**What you need to do:** A faithful repeat of all the records, with no image kept, is the required answer.

**Record excerpts:**
══════
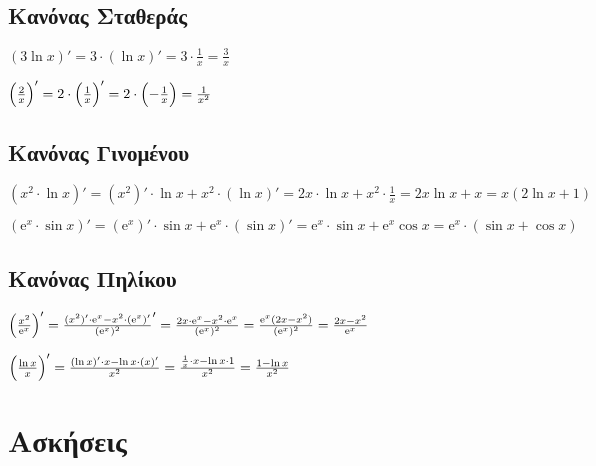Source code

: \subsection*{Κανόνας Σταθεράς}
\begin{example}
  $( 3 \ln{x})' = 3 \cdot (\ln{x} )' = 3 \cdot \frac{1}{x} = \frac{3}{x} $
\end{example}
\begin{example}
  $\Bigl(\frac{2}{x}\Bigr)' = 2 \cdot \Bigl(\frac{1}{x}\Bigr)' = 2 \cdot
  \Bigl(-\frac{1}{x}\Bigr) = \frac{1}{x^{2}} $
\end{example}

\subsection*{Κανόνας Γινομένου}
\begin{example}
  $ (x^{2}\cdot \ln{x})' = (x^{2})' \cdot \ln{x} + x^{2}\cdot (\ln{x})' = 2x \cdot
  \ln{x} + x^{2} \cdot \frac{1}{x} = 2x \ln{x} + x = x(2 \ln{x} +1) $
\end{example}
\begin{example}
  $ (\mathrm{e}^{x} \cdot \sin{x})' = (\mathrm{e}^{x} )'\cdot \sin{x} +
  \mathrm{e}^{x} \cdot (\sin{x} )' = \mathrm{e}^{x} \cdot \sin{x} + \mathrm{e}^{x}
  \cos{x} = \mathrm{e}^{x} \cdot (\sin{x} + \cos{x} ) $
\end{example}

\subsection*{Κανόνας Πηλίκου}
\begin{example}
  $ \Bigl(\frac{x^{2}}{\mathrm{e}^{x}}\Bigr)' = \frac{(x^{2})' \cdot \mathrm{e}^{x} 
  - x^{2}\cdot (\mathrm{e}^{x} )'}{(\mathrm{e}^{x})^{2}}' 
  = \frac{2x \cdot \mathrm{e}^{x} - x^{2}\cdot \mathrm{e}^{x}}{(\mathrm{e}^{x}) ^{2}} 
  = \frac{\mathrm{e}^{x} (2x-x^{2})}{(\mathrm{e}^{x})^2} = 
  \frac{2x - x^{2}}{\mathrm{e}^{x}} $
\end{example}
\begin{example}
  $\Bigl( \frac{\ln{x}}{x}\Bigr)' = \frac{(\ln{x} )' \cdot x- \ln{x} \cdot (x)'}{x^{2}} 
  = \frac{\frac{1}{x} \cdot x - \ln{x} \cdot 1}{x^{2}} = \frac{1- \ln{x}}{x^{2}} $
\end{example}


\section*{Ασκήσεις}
══════
**Answer to this exercise:**
Source code

: \subsection*{Κανόνας Σταθεράς}
\begin{example}
  $( 3 \ln{x})' = 3 \cdot (\ln{x} )' = 3 \cdot \frac{1}{x} = \frac{3}{x} $
\end{example}
\begin{example}
  $\Bigl(\frac{2}{x}\Bigr)' = 2 \cdot \Bigl(\frac{1}{x}\Bigr)' = 2 \cdot
  \Bigl(-\frac{1}{x}\Bigr) = \frac{1}{x^{2}} $
\end{example}

\subsection*{Κανόνας Γινομένου}
\begin{example}
  $ (x^{2}\cdot \ln{x})' = (x^{2})' \cdot \ln{x} + x^{2}\cdot (\ln{x})' = 2x \cdot
  \ln{x} + x^{2} \cdot \frac{1}{x} = 2x \ln{x} + x = x(2 \ln{x} +1) $
\end{example}
\begin{example}
  $ (\mathrm{e}^{x} \cdot \sin{x})' = (\mathrm{e}^{x} )'\cdot \sin{x} +
  \mathrm{e}^{x} \cdot (\sin{x} )' = \mathrm{e}^{x} \cdot \sin{x} + \mathrm{e}^{x}
  \cos{x} = \mathrm{e}^{x} \cdot (\sin{x} + \cos{x} ) $
\end{example}

\subsection*{Κανόνας Πηλίκου}
\begin{example}
  $ \Bigl(\frac{x^{2}}{\mathrm{e}^{x}}\Bigr)' = \frac{(x^{2})' \cdot \mathrm{e}^{x} 
  - x^{2}\cdot (\mathrm{e}^{x} )'}{(\mathrm{e}^{x})^{2}}' 
  = \frac{2x \cdot \mathrm{e}^{x} - x^{2}\cdot \mathrm{e}^{x}}{(\mathrm{e}^{x}) ^{2}} 
  = \frac{\mathrm{e}^{x} (2x-x^{2})}{(\mathrm{e}^{x})^2} = 
  \frac{2x - x^{2}}{\mathrm{e}^{x}} $
\end{example}
\begin{example}
  $\Bigl( \frac{\ln{x}}{x}\Bigr)' = \frac{(\ln{x} )' \cdot x- \ln{x} \cdot (x)'}{x^{2}} 
  = \frac{\frac{1}{x} \cdot x - \ln{x} \cdot 1}{x^{2}} = \frac{1- \ln{x}}{x^{2}} $
\end{example}


\section*{Ασκήσεις}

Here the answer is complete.